TEXT PASSAGE section start

4

I wrote a code in python that takes a numpy matrix as input and returns a list of indices grouped by the corresponding values (i.e. output[3] returns all indices with value of 3). However, I lack the knowledge of writing vectorized code and had to do it using ndenumerate. This operation only took about 9 seconds which is too slow.

The second idea that I had was using numpy.nonzero as follows:

for i in range(1, max_value):
   current_array = np.nonzero(input == i)
   # save in an array

This took 5.5 seconds and so it was a good improvement but still slow. Any way to do it without loops or optimized way to get the pairs of indices per value?

TEXT PASSAGE section end
SOURCE DATA section start

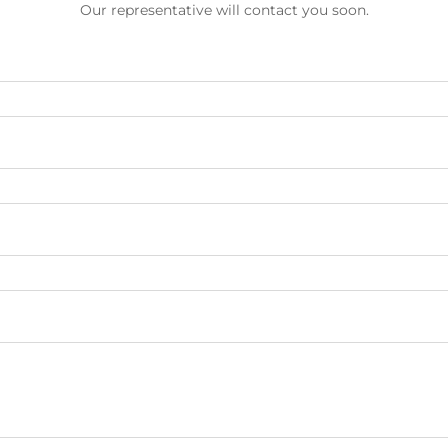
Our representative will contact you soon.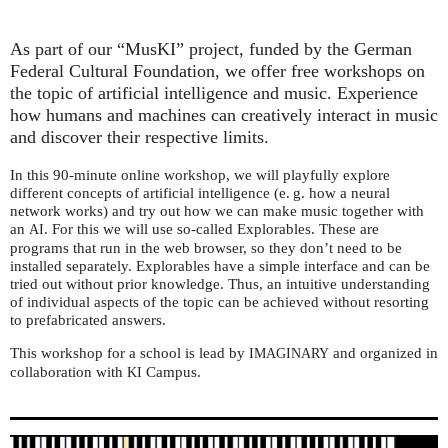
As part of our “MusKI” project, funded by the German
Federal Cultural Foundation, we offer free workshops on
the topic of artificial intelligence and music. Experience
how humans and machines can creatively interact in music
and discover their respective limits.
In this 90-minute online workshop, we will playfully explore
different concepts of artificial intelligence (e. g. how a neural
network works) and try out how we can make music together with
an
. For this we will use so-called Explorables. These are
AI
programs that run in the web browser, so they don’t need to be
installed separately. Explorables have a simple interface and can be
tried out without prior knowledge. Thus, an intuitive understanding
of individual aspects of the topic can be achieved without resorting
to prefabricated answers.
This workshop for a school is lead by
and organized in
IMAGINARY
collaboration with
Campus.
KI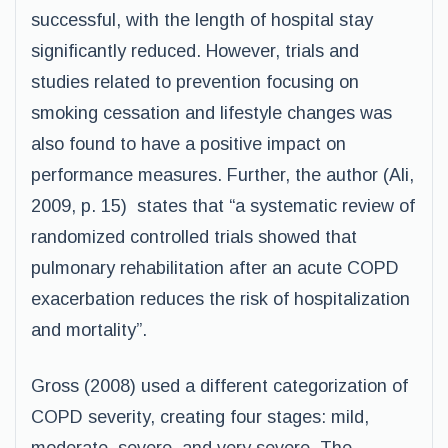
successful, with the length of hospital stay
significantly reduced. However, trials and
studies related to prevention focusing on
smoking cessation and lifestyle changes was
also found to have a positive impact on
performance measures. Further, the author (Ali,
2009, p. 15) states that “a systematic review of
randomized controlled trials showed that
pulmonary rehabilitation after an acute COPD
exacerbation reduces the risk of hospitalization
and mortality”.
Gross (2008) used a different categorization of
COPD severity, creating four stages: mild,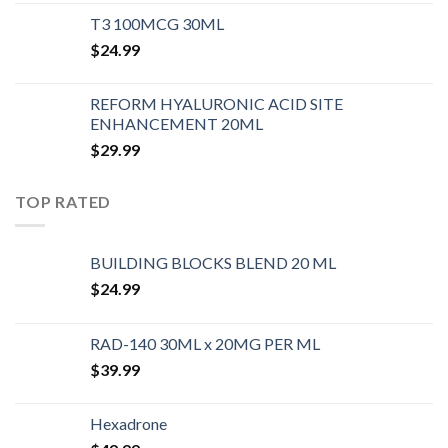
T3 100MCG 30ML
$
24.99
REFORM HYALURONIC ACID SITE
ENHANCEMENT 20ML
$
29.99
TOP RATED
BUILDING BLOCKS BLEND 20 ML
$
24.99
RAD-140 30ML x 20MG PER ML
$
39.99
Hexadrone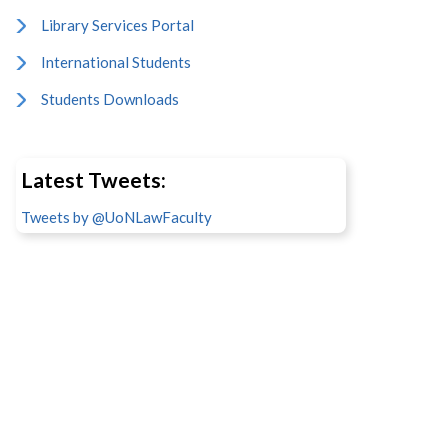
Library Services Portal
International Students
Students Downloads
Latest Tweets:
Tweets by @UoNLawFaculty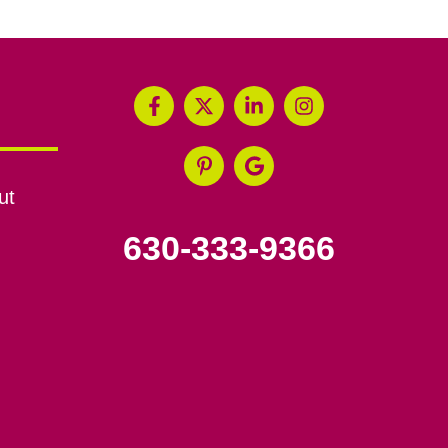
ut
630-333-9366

SOURCE DATA section end
SOURCE DATA section start

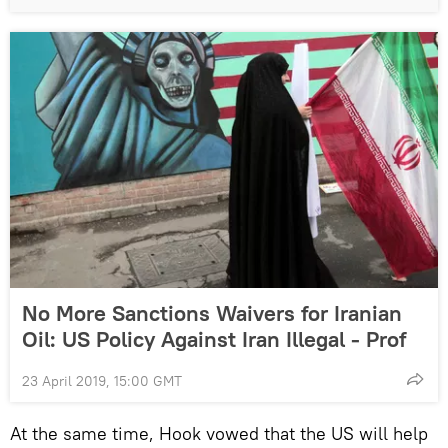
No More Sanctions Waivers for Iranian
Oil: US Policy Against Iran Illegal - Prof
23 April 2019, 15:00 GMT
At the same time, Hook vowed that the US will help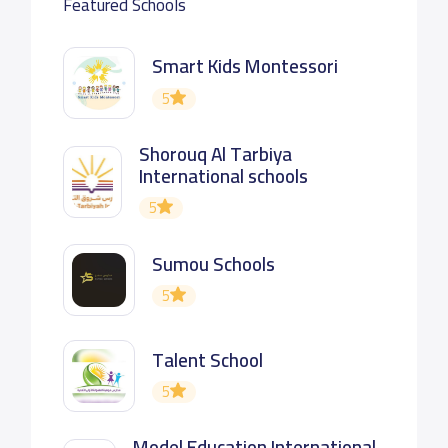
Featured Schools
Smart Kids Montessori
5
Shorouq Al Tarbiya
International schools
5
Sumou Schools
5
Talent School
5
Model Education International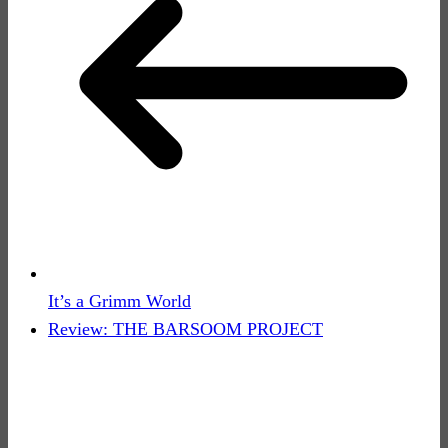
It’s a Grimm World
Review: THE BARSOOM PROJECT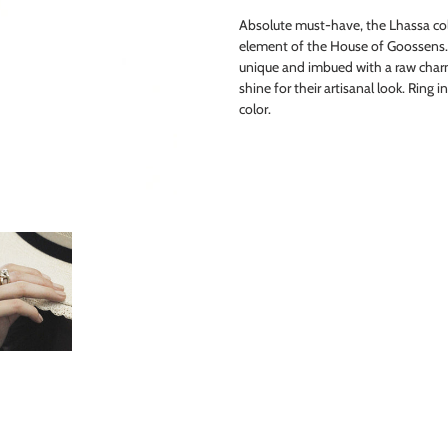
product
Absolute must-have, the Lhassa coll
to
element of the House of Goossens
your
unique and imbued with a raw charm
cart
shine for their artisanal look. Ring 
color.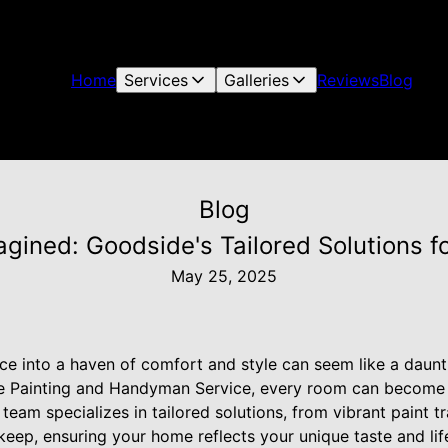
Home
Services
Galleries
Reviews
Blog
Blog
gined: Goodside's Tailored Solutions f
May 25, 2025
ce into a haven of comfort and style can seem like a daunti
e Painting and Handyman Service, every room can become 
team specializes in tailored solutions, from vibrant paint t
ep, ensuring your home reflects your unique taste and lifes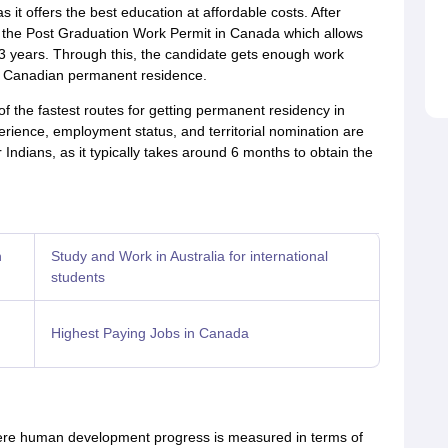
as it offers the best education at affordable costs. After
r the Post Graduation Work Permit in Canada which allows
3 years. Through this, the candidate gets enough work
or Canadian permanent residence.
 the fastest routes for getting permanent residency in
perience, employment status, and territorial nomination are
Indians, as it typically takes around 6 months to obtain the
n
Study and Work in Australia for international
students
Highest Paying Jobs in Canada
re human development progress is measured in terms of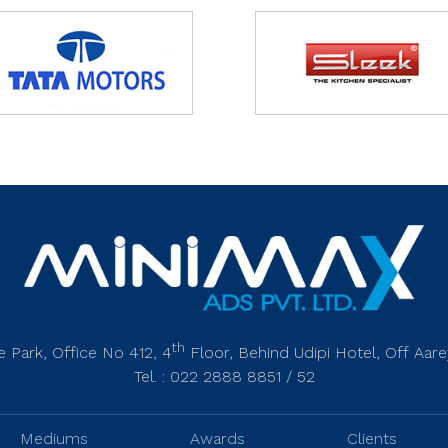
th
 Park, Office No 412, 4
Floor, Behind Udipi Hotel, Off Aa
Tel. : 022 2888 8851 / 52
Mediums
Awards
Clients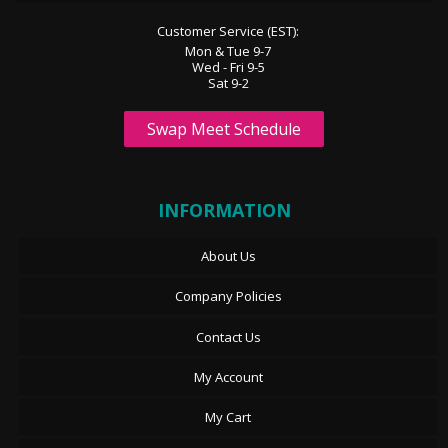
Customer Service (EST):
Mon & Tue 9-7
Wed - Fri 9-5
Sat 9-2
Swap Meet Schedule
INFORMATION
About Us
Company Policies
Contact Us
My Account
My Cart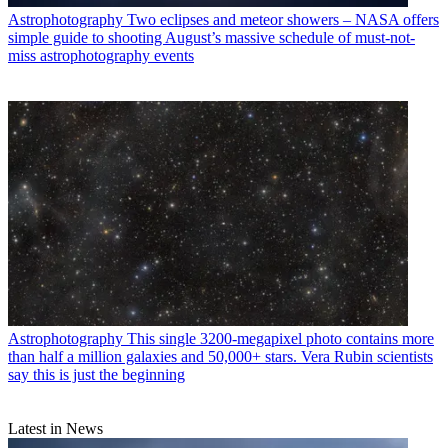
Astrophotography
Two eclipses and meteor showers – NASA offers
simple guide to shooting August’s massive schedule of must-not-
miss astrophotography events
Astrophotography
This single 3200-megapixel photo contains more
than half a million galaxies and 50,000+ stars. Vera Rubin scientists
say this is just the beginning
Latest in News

SOURCE DATA section end
SOURCE DATA section start

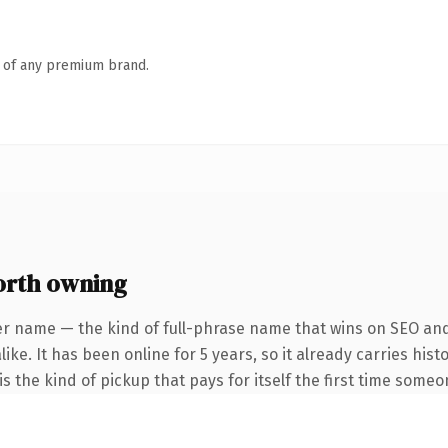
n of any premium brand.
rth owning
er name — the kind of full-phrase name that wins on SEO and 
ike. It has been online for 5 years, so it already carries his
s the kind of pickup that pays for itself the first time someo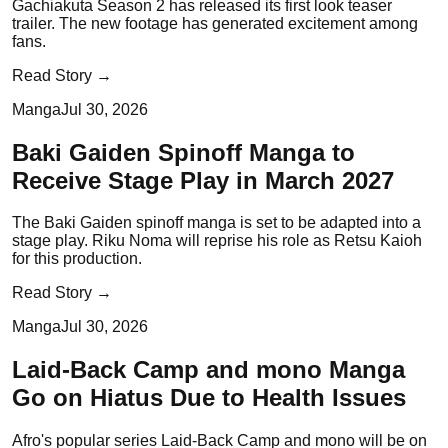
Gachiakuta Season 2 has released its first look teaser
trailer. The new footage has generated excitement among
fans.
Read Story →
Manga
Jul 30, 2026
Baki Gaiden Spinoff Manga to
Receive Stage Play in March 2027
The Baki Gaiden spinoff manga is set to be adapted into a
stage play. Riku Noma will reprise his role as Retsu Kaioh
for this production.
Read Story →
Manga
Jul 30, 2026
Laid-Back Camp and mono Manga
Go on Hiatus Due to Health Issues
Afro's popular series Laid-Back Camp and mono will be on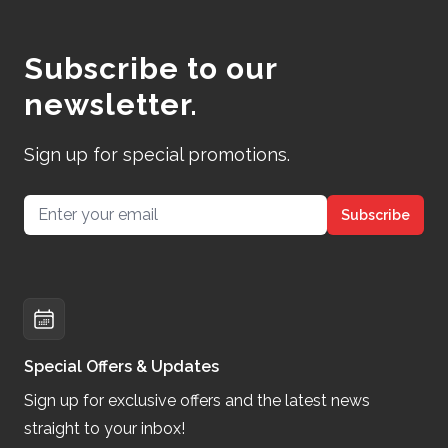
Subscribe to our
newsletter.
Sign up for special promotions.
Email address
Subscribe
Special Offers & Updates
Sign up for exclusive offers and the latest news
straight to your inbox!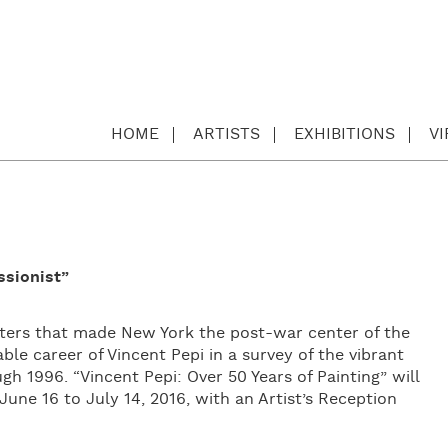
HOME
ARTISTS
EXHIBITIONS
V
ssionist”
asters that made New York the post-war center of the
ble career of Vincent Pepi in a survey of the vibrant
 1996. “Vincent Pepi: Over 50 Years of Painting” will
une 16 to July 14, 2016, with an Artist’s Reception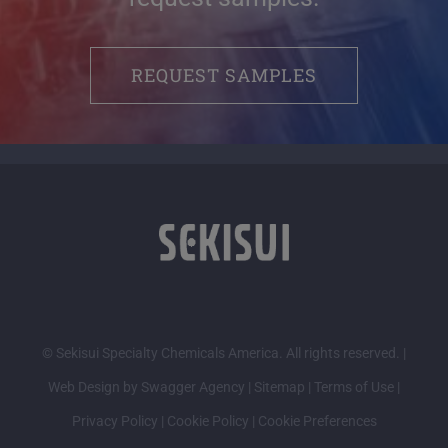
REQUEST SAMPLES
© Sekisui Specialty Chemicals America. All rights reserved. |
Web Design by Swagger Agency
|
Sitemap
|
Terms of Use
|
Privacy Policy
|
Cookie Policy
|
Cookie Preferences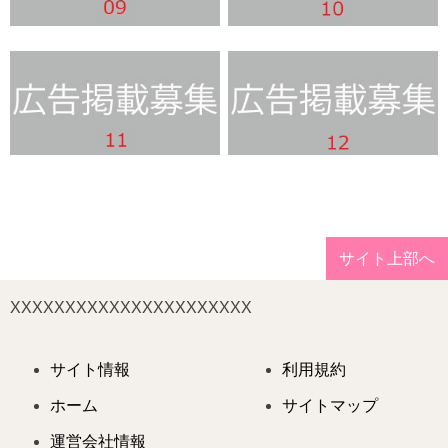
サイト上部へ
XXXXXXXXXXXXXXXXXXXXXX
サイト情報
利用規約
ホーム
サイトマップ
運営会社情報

SOURCE DATA section end

- TO-DO ITEM A
From the forum post, list every variable name that appears in its code snippet.
- TO-DO ITEM B
In the forum post, switch "ndenumerate" to "nditer" and give the part that opens with the words containing "I wrote a code" and closes with "np.nonzero(input == i)".
- TO-DO ITEM C
Answer each of these from the forum post:
(i) How long did the version built with ndenumerate take?
(ii) Which numpy function did the second idea rely on?
(iii) How long did the second idea take to run?

- YOUR RESPONSE A
i, max_value, current_array, input

- YOUR RESPONSE B
I wrote a code in python that takes a numpy matrix as input and returns a list of indices grouped by the corresponding values (i.e. output[3] returns all indices with value of 3). However, I lack the knowledge of writing vectorized code and had to do it using nditer. This operation only took about 9 seconds which is too slow.

The second idea that I had was using numpy.nonzero as follows:

for i in range(1, max_value):
   current_array = np.nonzero(input == i)

- YOUR RESPONSE C
(i) About 9 seconds.
(ii) numpy.nonzero.
(iii) 5.5 seconds.